I'm not sure if this is an issue with my encoding logic, or the way I'm supposed to display the strings (I just pass them directly into my controls). Any help would be appreciated!


这些不是普通的ASCII字符,它们是U + FF01范围内的全角变体" 全角感叹号.它们用于在设置拉丁字符和CJK字符混合时排队格式化.

These aren't normal ASCII characters, they're ‘fullwidth variants’ in the range U+FF01 fullwidth exclamation mark upwards. They're for lining up formatting when setting a mixture of Latin and CJK characters.

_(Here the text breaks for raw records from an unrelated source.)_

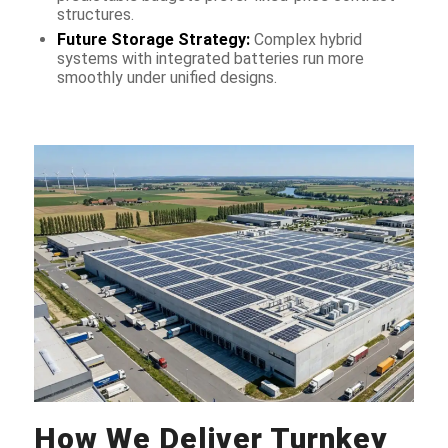
structures.
Future Storage Strategy:
Complex hybrid
systems with integrated batteries run more
smoothly under unified designs.
How We Deliver Turnkey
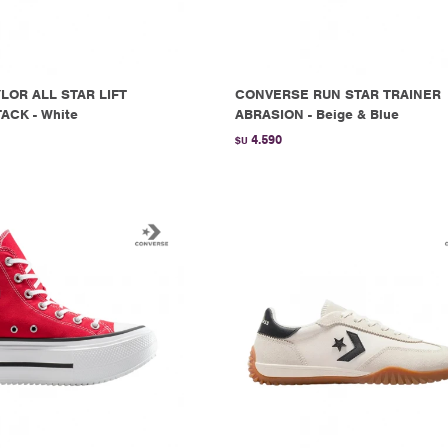
LOR ALL STAR LIFT
CONVERSE RUN STAR TRAINER
ACK - White
ABRASION - Beige & Blue
4.590
$U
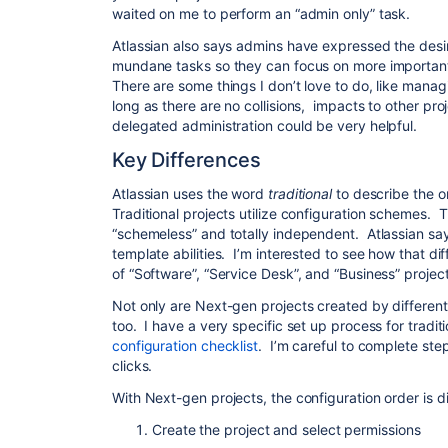
waited on me to perform an “admin only” task.
Atlassian also says admins have expressed the desi
mundane tasks so they can focus on more important
There are some things I don’t love to do, like man
long as there are no collisions, impacts to other pro
delegated administration could be very helpful.
Key Differences
Atlassian uses the word
traditional
to describe the o
Traditional projects utilize configuration schemes.
“schemeless” and totally independent. Atlassian say
template abilities. I’m interested to see how that dif
of “Software”, “Service Desk”, and “Business” projec
Not only are Next-gen projects created by different 
too. I have a very specific set up process for tradi
configuration checklist
. I’m careful to complete step
clicks.
With Next-gen projects, the configuration order is dif
Create the project and select permissions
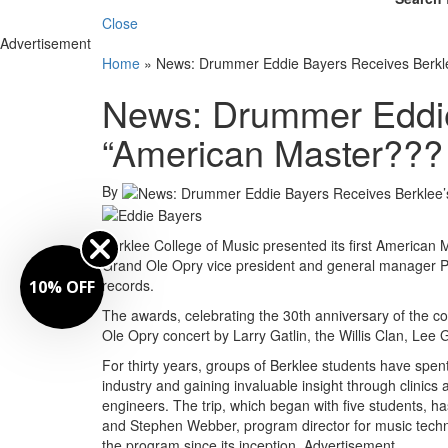
Close
Advertisement
Home
»
News: Drummer Eddie Bayers Receives Berkl
News: Drummer Eddie
“American Master???
By
Berklee College of Music presented its first America
Grand Ole Opry vice president and general manager P
records.
10% OFF
The awards, celebrating the 30th anniversary of the co
Ole Opry concert by Larry Gatlin, the Willis Clan, L
For thirty years, groups of Berklee students have spent 
industry and gaining invaluable insight through clinic
engineers. The trip, which began with five students, ha
and Stephen Webber, program director for music techn
the program since its inception.
Advertisement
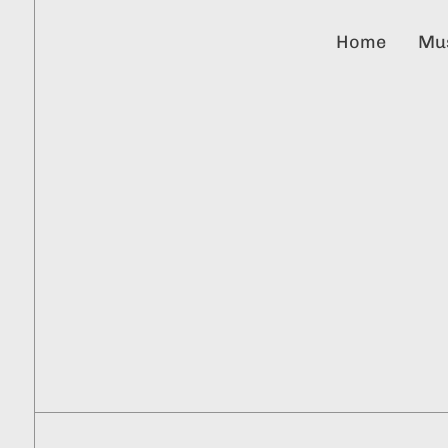
Home
Mu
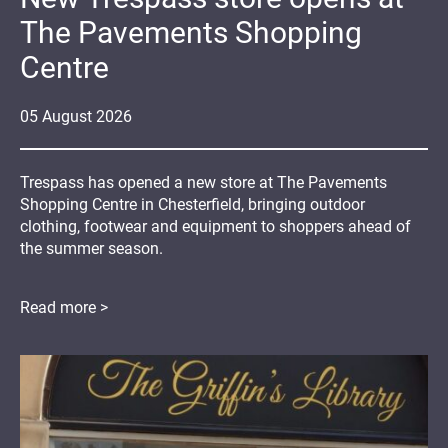
The Pavements Shopping
Centre
05
August
2026
Trespass has opened a new store at The Pavements
Shopping Centre in Chesterfield, bringing outdoor
clothing, footwear and equipment to shoppers ahead of
the summer season.
Read more >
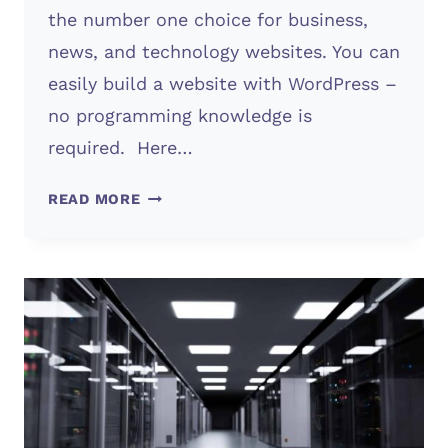
the number one choice for business,
news, and technology websites. You can
easily build a website with WordPress –
no programming knowledge is
required. Here…
WORDPRESS
READ MORE
WEBSITE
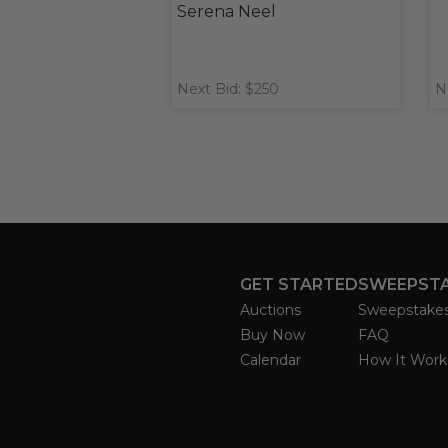
Serena Neel
Next Bid: $250
N
GET STARTED
SWEEPST
Auctions
Sweepstake
Buy Now
FAQ
Calendar
How It Work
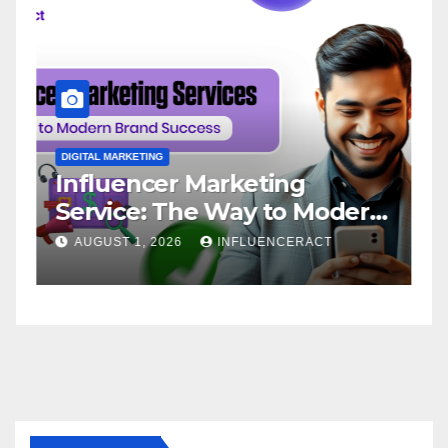
DIGITAL MARKETING
D
Influencer Marketing
I
Service: The Way to Modern
A
Brand Success
AUGUST 1, 2026
INFLUENCERACT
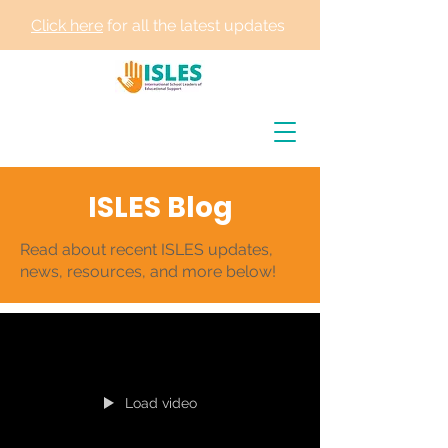
Click here
for all the latest updates
ISLES Blog
Read about recent ISLES updates,
news, resources, and more below!
Load video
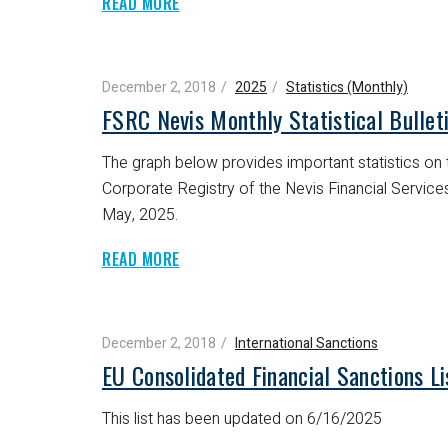
READ MORE
December 2, 2018
2025
Statistics (Monthly)
FSRC Nevis Monthly Statistical Bulle
The graph below provides important statistics on t
Corporate Registry of the Nevis Financial Servic
May, 2025.
READ MORE
December 2, 2018
International Sanctions
EU Consolidated Financial Sanctions L
This list has been updated on 6/16/2025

Unicode would prefer weird characters like this, which are just semantically-identical stylistic variants of existing characters, not to exist. But it has to include them to round-trip to legacy encodings like Shift-JIS. For this reason they are called Compatibility characters.

您可以使用NFKC等"K"格式的Unicode规范化将兼容字符转换为其基本变体.在Win32中,您可以使用 NormalizeString() a>.

You can convert compatibility characters to their basic variants by using Unicode normalisation with a ‘K’ format such as NFKC. In Win32 you can do this using NormalizeString().